The author of my body is my
manifesto! Slutwalk, FEMEN and femmenist protest is Theresa O’Keefe. The
article was published on 2014. Theresa is a lecturer in the Department of
Sociology at the National University of Ireland Maynooth. She co-directs the MA
in Community Education, Equality and Social Activism. She specialise in
researches gender, social activism and radical social change using
intersectional analysis. In 2013, her
book Feminist Identity Development and Activism in Revolutionary
Movements was published by Palgrave Macmillan. Theresa also published work
in the International Feminist Journal of Politics, National
Identities, Nationalism, Nationalism and Ethnic Politics, and
Interface: A Journal for and about Social Movements.
In her abstract, she emphasize
the uses of intersectional analysis to look at contemporary form of women’s
popular protest of raising questions about the explicit use of the gendered
body in struggles for women’s emancipation. Then, she mentioned about the
protests of SlutWalk and FEMEN. The SlutWalk and FEMEN protest are basically
about body protests.
Meanwhile, in her introduction,
she introduces about where the SlutWalk movement took place and how the
SlutWalk was formed. It all began when one police officer’s advice to women
present in safety information session at University’s Osgoode Hall Law School
in Toronto, by saying that if they wanted to stay safe they should avoid
‘dressing like sluts’. About 3,500 protesters marched onto police headquarters
in Toronto on 3 April 2011, and since then began the formed of SlutWalk
movement.
She also makes comparison
between SlutWalk and FEMEN, Ukranian female topless protesters who also protest
related about the body issues.
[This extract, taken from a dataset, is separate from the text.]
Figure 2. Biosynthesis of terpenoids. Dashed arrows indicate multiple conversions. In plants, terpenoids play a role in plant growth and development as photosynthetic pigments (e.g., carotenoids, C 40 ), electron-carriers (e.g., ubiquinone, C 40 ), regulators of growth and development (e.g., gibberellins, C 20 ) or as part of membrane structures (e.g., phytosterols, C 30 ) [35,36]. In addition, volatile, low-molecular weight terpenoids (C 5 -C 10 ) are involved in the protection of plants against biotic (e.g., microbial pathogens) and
Mainly, this article is about how she analysis
her difficulties she have with SlutWalk and FEMEN as feminist political
projects. In her sub-heading of spectacles of defiance or compliance?, first
paragraph she stated the meaning of bodies. Then she questions about how do we
build movements that are inclusive of differing bodies? Such as skinny, fat,
ugly and etc. On sub-heading ‘slut’ strutting, she stated that the SlutWalk’s
modus operandi is to ‘challenge the word slut and other degrading words around
sexuality and sexual assault in their current mainstream use’ and to ‘(re)
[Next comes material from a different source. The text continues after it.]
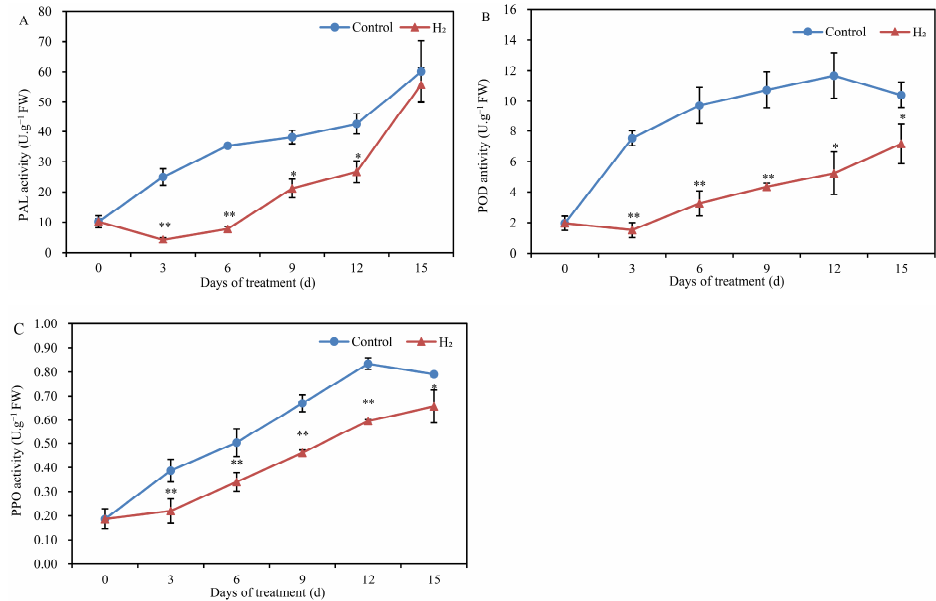
Figure 2. Changes in enzyme activities in Lanzhou lily scales with or without H2 fumigation during storage at room temperature for 15 days. ( A ) PAL, phenylalanine ammonia-lyase; ( B ) POD, peroxidase; ( C ) PPO, polyphenol oxidase. The error bars indicate the means ± SE (n = 9 scales from each of three independent experiments). Values with asterisks are significantly different (* p < 0.05; ** p < 0.01) from the control treatment on the same day according to independent t - test. d: days.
appropriate the word slut to use in a subversive, self-defining, positive,
empowering and respectful way.
For
FEMEN, their agenda is to ‘defend with their breasts sexual and social equality
in the world’, or more simply they organise publicity stunts where they bare
their breasts to capture the attention of the mainstream media. FEMEN were
founded in Kyiv in 2008 by Oksana Shachko Inna Shevchenko, Sasha Shevchenko and
23-year-old economist Anna Hutsol, the supposed creative mastermind behind the
group (ibid., 2011). FEMEN’s belief that women’s liberation is tied to what
they wear is vacuous.
Overall,
Theresa did a brilliant job in making comparison between SlutWalk and FEMEN by
stating facts and evidences to support her research. She believes that SlutWalk
are plausibly weaker on this front than FEMEN. Inna Shevchenko says, ‘We know
what the media need—sex, scandals and fighting—and that’s what we give them’
(Chollet,2013). This article is really recommended for those people who are
open minded of what’s currently going in this world.